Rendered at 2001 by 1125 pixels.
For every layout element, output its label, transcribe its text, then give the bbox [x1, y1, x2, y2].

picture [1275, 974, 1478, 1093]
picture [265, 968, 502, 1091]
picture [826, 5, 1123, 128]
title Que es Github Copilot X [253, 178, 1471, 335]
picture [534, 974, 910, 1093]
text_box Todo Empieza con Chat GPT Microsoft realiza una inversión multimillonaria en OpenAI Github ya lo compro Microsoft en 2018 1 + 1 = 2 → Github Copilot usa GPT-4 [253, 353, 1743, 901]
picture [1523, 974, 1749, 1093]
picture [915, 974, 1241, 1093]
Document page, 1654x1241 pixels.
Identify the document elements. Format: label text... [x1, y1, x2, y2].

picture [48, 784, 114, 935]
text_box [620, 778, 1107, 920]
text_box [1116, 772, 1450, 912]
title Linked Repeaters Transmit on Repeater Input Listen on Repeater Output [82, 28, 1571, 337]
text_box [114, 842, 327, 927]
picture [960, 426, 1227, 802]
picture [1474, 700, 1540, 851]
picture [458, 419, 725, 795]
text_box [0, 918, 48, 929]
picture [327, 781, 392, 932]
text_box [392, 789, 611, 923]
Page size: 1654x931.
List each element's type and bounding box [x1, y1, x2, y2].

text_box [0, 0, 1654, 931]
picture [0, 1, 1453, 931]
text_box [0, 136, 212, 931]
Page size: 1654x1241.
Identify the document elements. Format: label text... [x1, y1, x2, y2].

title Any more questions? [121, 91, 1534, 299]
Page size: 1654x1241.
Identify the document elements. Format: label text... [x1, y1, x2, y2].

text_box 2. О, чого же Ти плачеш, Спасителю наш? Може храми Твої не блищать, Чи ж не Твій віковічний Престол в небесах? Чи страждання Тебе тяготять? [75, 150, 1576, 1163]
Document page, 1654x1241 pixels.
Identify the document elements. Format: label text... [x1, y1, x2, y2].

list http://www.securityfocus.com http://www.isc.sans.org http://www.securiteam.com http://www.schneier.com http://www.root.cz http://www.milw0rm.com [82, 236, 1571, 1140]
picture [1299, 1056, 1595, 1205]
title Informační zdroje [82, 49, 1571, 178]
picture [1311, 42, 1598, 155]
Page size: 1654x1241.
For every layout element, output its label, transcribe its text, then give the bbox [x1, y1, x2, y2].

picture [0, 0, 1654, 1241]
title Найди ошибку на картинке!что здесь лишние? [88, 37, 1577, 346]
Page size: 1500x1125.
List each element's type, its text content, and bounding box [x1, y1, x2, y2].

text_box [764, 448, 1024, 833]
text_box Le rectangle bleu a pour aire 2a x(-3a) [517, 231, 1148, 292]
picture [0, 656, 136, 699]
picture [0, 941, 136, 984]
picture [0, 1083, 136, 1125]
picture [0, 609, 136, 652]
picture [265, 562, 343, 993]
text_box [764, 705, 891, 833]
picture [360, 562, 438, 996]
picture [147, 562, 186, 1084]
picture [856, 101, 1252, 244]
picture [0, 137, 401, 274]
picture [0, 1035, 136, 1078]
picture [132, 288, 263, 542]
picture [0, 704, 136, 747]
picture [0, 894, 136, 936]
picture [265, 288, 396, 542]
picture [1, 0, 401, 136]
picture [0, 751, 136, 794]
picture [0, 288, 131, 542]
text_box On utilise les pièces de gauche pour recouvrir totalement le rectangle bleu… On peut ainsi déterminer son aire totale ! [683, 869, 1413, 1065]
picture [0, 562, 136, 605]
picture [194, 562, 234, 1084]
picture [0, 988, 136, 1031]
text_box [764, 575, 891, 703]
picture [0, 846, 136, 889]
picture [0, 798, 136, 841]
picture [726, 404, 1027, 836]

# YOUR OBJECTIVE
Reproduce every one of the records above, keeping each line identical and in its original order.

# ANSWER
Rendered at 2001 by 1125 pixels.
For every layout element, output its label, transcribe its text, then give the bbox [x1, y1, x2, y2].

picture [1275, 974, 1478, 1093]
picture [265, 968, 502, 1091]
picture [826, 5, 1123, 128]
title Que es Github Copilot X [253, 178, 1471, 335]
picture [534, 974, 910, 1093]
text_box Todo Empieza con Chat GPT Microsoft realiza una inversión multimillonaria en OpenAI Github ya lo compro Microsoft en 2018 1 + 1 = 2 → Github Copilot usa GPT-4 [253, 353, 1743, 901]
picture [1523, 974, 1749, 1093]
picture [915, 974, 1241, 1093]
Document page, 1654x1241 pixels.
Identify the document elements. Format: label text... [x1, y1, x2, y2].

picture [48, 784, 114, 935]
text_box [620, 778, 1107, 920]
text_box [1116, 772, 1450, 912]
title Linked Repeaters Transmit on Repeater Input Listen on Repeater Output [82, 28, 1571, 337]
text_box [114, 842, 327, 927]
picture [960, 426, 1227, 802]
picture [1474, 700, 1540, 851]
picture [458, 419, 725, 795]
text_box [0, 918, 48, 929]
picture [327, 781, 392, 932]
text_box [392, 789, 611, 923]
Page size: 1654x931.
List each element's type and bounding box [x1, y1, x2, y2].

text_box [0, 0, 1654, 931]
picture [0, 1, 1453, 931]
text_box [0, 136, 212, 931]
Page size: 1654x1241.
Identify the document elements. Format: label text... [x1, y1, x2, y2].

title Any more questions? [121, 91, 1534, 299]
Page size: 1654x1241.
Identify the document elements. Format: label text... [x1, y1, x2, y2].

text_box 2. О, чого же Ти плачеш, Спасителю наш? Може храми Твої не блищать, Чи ж не Твій віковічний Престол в небесах? Чи страждання Тебе тяготять? [75, 150, 1576, 1163]
Document page, 1654x1241 pixels.
Identify the document elements. Format: label text... [x1, y1, x2, y2].

list http://www.securityfocus.com http://www.isc.sans.org http://www.securiteam.com http://www.schneier.com http://www.root.cz http://www.milw0rm.com [82, 236, 1571, 1140]
picture [1299, 1056, 1595, 1205]
title Informační zdroje [82, 49, 1571, 178]
picture [1311, 42, 1598, 155]
Page size: 1654x1241.
For every layout element, output its label, transcribe its text, then give the bbox [x1, y1, x2, y2].

picture [0, 0, 1654, 1241]
title Найди ошибку на картинке!что здесь лишние? [88, 37, 1577, 346]
Page size: 1500x1125.
List each element's type, its text content, and bounding box [x1, y1, x2, y2].

text_box [764, 448, 1024, 833]
text_box Le rectangle bleu a pour aire 2a x(-3a) [517, 231, 1148, 292]
picture [0, 656, 136, 699]
picture [0, 941, 136, 984]
picture [0, 1083, 136, 1125]
picture [0, 609, 136, 652]
picture [265, 562, 343, 993]
text_box [764, 705, 891, 833]
picture [360, 562, 438, 996]
picture [147, 562, 186, 1084]
picture [856, 101, 1252, 244]
picture [0, 137, 401, 274]
picture [0, 1035, 136, 1078]
picture [132, 288, 263, 542]
picture [0, 704, 136, 747]
picture [0, 894, 136, 936]
picture [265, 288, 396, 542]
picture [1, 0, 401, 136]
picture [0, 751, 136, 794]
picture [0, 288, 131, 542]
text_box On utilise les pièces de gauche pour recouvrir totalement le rectangle bleu… On peut ainsi déterminer son aire totale ! [683, 869, 1413, 1065]
picture [0, 562, 136, 605]
picture [194, 562, 234, 1084]
picture [0, 988, 136, 1031]
text_box [764, 575, 891, 703]
picture [0, 846, 136, 889]
picture [0, 798, 136, 841]
picture [726, 404, 1027, 836]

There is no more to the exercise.